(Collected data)
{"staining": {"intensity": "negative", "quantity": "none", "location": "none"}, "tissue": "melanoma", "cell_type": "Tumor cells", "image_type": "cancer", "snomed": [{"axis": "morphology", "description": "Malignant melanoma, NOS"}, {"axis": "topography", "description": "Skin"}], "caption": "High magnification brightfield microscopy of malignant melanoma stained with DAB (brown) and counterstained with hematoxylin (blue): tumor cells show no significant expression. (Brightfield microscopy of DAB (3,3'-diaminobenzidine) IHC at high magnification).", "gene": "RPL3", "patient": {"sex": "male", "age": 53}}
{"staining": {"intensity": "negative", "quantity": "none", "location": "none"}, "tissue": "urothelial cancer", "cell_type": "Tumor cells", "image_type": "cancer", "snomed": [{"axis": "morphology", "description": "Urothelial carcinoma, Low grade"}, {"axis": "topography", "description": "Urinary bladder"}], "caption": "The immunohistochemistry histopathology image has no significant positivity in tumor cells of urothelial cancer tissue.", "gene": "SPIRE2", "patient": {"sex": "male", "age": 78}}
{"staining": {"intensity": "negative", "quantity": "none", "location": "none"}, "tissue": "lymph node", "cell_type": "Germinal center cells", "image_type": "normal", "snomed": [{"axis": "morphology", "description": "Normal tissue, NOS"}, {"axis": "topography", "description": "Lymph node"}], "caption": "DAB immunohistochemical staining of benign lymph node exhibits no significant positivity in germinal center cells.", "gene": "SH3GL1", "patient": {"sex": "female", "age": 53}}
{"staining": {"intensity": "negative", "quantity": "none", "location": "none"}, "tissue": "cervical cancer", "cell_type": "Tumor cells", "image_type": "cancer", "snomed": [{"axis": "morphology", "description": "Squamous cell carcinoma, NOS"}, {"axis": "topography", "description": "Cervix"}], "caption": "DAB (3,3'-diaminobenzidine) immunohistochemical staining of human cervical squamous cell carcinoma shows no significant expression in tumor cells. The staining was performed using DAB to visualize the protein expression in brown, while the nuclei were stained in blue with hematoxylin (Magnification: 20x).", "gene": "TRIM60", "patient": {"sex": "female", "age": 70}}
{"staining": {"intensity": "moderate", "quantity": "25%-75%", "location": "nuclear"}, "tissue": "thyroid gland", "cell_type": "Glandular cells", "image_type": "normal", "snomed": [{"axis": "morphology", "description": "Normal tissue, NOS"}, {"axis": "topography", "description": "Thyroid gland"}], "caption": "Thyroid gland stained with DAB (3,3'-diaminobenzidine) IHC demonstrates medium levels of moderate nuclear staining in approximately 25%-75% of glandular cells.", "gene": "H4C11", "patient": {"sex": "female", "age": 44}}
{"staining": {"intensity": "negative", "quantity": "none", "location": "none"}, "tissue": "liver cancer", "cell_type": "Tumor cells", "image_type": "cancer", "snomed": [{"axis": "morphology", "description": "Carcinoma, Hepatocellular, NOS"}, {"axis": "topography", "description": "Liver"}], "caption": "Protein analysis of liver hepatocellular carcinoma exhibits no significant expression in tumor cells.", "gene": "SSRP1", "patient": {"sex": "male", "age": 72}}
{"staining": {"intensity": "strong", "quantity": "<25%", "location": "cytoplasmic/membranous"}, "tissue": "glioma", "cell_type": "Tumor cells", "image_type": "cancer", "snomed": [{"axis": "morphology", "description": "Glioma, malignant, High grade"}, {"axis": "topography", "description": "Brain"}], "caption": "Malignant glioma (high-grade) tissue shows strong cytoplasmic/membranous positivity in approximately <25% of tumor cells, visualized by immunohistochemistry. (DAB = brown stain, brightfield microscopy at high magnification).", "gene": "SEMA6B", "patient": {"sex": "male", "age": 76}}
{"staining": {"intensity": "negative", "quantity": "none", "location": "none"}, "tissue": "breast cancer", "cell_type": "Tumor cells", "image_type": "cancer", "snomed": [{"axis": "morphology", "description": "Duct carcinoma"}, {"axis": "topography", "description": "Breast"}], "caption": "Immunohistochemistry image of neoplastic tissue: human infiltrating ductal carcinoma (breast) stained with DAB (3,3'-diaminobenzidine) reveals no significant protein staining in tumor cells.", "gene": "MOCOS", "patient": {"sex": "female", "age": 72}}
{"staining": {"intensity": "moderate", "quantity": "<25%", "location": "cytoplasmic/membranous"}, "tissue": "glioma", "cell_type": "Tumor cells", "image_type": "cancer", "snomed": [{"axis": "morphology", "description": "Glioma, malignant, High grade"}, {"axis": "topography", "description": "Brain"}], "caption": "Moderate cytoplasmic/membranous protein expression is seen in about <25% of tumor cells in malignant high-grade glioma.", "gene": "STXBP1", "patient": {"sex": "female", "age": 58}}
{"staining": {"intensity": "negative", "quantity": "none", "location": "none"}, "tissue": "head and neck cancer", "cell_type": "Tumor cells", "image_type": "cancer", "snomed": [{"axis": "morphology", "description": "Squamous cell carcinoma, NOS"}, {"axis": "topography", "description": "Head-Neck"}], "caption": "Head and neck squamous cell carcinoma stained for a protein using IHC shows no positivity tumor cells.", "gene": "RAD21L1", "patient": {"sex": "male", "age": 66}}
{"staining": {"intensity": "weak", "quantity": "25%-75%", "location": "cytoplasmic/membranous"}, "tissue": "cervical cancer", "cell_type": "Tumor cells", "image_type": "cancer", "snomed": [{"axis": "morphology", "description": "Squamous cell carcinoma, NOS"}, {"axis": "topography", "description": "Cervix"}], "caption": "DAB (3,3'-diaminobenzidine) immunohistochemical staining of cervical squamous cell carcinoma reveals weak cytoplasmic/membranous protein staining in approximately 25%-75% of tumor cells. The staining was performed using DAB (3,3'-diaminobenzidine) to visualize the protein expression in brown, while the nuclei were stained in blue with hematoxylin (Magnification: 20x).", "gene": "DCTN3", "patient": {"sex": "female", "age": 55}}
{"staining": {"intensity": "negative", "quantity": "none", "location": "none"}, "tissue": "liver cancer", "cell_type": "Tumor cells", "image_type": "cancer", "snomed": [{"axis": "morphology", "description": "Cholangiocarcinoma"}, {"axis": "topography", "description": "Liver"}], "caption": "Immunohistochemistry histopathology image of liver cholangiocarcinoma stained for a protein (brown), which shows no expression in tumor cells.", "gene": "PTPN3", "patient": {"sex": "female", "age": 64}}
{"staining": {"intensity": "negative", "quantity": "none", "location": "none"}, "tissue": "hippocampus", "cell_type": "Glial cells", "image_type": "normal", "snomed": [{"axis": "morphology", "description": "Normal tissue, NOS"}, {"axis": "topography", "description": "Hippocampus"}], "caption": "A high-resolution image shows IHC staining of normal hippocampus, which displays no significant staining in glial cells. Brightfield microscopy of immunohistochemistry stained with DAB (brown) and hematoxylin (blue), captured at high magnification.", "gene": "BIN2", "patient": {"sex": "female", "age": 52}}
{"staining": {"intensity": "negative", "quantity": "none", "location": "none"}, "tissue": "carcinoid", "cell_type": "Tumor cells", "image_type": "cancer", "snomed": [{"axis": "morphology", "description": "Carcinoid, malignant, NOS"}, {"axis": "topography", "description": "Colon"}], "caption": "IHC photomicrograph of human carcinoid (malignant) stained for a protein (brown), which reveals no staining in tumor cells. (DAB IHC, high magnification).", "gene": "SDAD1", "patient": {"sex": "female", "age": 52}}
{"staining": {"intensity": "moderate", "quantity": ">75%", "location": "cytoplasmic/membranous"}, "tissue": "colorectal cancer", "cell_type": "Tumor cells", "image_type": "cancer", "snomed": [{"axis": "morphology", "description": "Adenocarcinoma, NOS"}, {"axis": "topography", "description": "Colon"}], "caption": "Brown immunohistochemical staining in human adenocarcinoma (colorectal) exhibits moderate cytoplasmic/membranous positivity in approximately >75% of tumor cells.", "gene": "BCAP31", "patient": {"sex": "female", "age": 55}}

TASK GOAL:
Give only the lines from the one holding "high-resolution image shows" through the one holding "photomicrograph of human", each restated exactly as it appears above.

ANSWER FOR THIS EXERCISE:
{"staining": {"intensity": "negative", "quantity": "none", "location": "none"}, "tissue": "hippocampus", "cell_type": "Glial cells", "image_type": "normal", "snomed": [{"axis": "morphology", "description": "Normal tissue, NOS"}, {"axis": "topography", "description": "Hippocampus"}], "caption": "A high-resolution image shows IHC staining of normal hippocampus, which displays no significant staining in glial cells. Brightfield microscopy of immunohistochemistry stained with DAB (brown) and hematoxylin (blue), captured at high magnification.", "gene": "BIN2", "patient": {"sex": "female", "age": 52}}
{"staining": {"intensity": "negative", "quantity": "none", "location": "none"}, "tissue": "carcinoid", "cell_type": "Tumor cells", "image_type": "cancer", "snomed": [{"axis": "morphology", "description": "Carcinoid, malignant, NOS"}, {"axis": "topography", "description": "Colon"}], "caption": "IHC photomicrograph of human carcinoid (malignant) stained for a protein (brown), which reveals no staining in tumor cells. (DAB IHC, high magnification).", "gene": "SDAD1", "patient": {"sex": "female", "age": 52}}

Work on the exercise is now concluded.